Problem
Using the listing below, output only the lines from the one that contains "focal_mm: 10" through the one that contains "exposure_s: 1/640", inclusive, exactly as given and without images.
————————
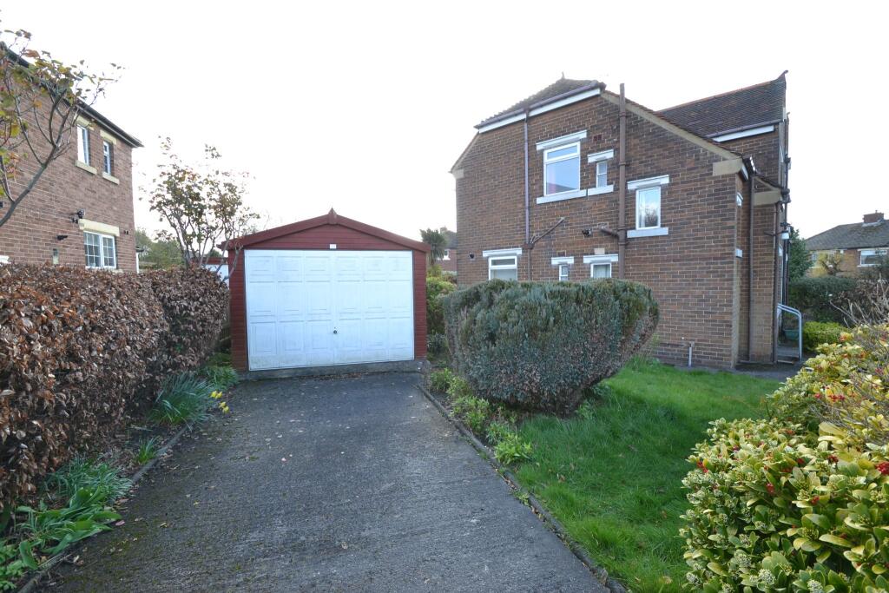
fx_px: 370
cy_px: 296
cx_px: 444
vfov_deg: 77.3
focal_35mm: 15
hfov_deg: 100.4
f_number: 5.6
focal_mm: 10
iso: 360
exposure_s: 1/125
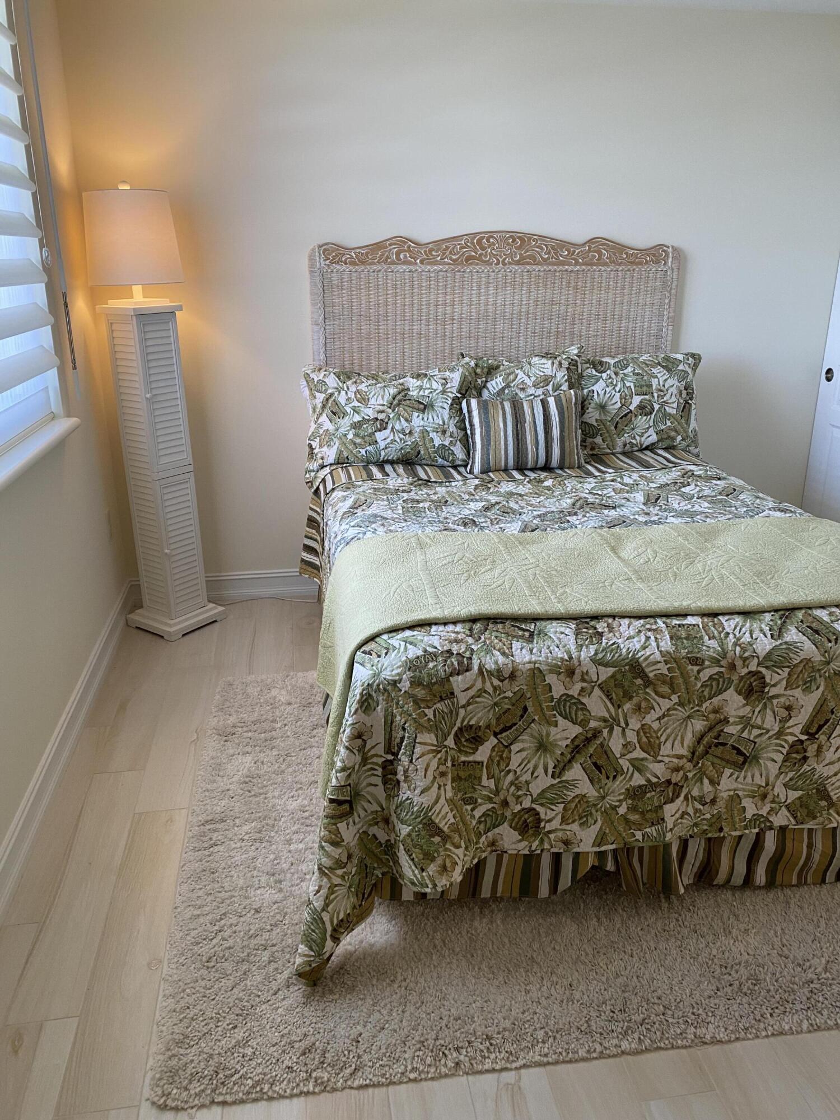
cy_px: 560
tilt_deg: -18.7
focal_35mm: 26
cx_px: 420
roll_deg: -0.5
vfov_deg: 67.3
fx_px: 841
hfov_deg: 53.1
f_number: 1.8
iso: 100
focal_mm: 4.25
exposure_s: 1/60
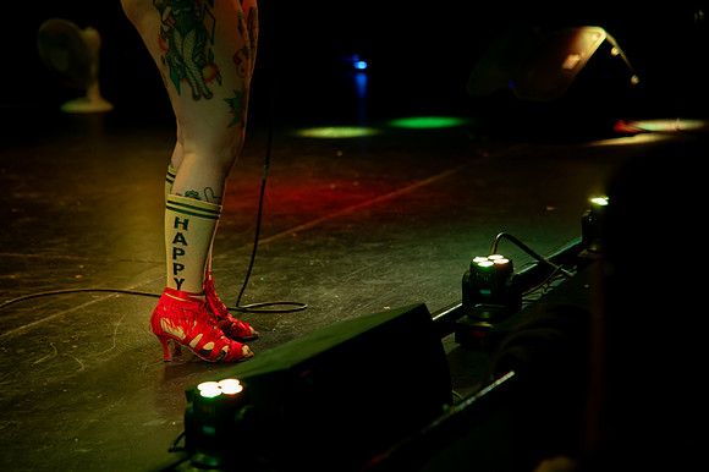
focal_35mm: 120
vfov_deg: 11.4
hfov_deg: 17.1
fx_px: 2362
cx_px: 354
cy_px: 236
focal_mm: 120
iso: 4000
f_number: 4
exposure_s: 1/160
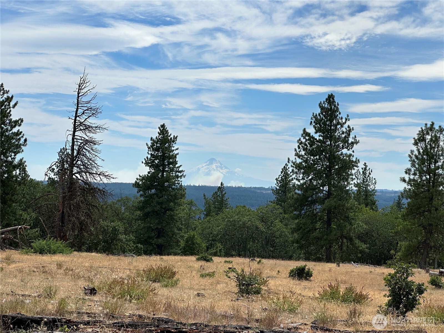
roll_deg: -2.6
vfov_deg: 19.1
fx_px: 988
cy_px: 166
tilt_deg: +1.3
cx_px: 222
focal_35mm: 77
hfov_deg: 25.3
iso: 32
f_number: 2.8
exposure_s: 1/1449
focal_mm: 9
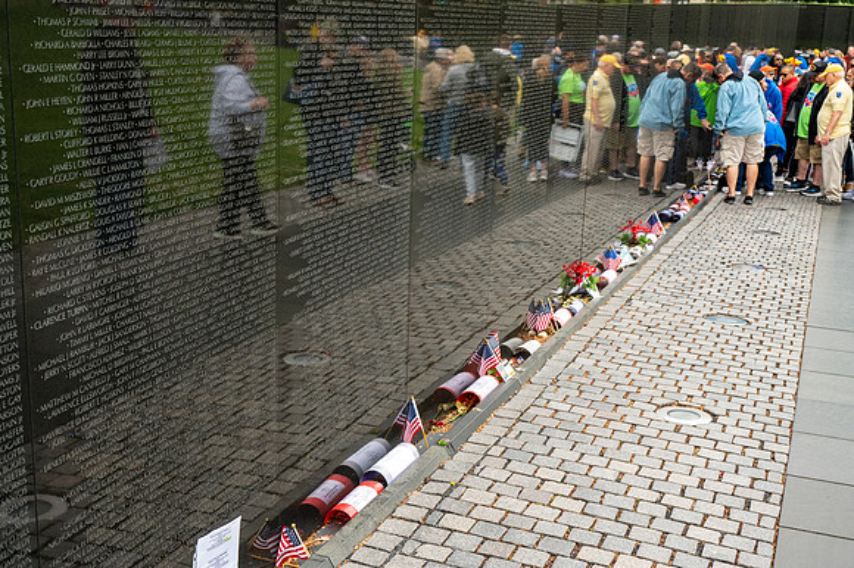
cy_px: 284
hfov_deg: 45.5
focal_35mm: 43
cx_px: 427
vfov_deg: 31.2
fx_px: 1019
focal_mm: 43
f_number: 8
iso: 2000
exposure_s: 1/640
————————
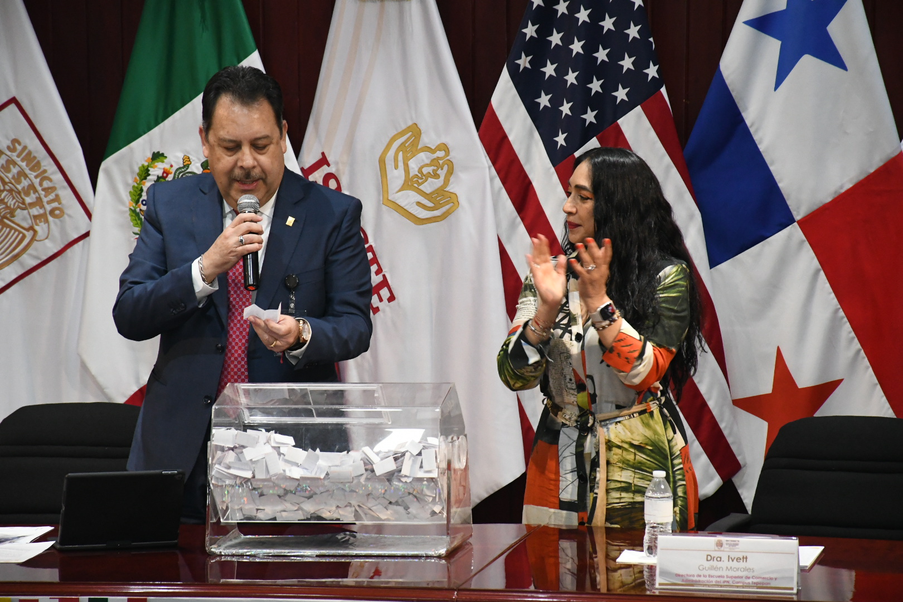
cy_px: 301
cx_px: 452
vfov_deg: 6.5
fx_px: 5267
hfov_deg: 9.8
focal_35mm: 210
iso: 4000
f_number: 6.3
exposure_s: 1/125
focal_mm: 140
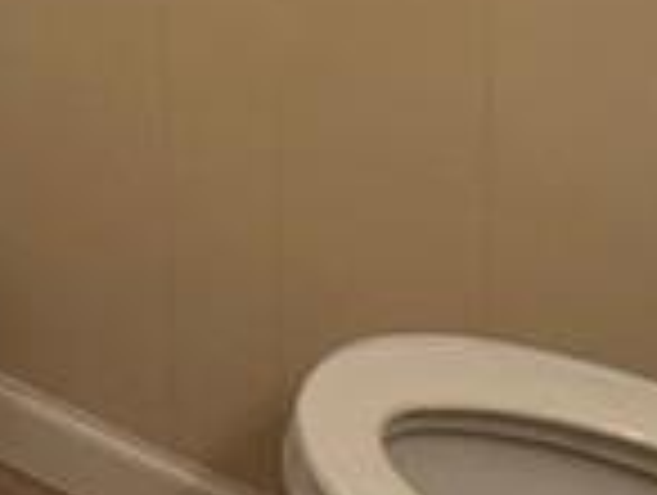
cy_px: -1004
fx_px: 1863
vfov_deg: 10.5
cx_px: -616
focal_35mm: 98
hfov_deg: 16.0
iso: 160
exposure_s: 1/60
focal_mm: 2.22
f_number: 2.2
————————
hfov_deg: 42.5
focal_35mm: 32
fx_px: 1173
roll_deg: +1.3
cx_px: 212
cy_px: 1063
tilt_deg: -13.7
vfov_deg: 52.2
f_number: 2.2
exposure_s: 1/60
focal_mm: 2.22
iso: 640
————————
Response to the exercise
focal_mm: 10
iso: 360
exposure_s: 1/125
cy_px: 560
tilt_deg: -18.7
focal_35mm: 26
cx_px: 420
roll_deg: -0.5
vfov_deg: 67.3
fx_px: 841
hfov_deg: 53.1
f_number: 1.8
iso: 100
focal_mm: 4.25
exposure_s: 1/60
focal_35mm: 120
vfov_deg: 11.4
hfov_deg: 17.1
fx_px: 2362
cx_px: 354
cy_px: 236
focal_mm: 120
iso: 4000
f_number: 4
exposure_s: 1/160
roll_deg: -2.6
vfov_deg: 19.1
fx_px: 988
cy_px: 166
tilt_deg: +1.3
cx_px: 222
focal_35mm: 77
hfov_deg: 25.3
iso: 32
f_number: 2.8
exposure_s: 1/1449
focal_mm: 9
cy_px: 284
hfov_deg: 45.5
focal_35mm: 43
cx_px: 427
vfov_deg: 31.2
fx_px: 1019
focal_mm: 43
f_number: 8
iso: 2000
exposure_s: 1/640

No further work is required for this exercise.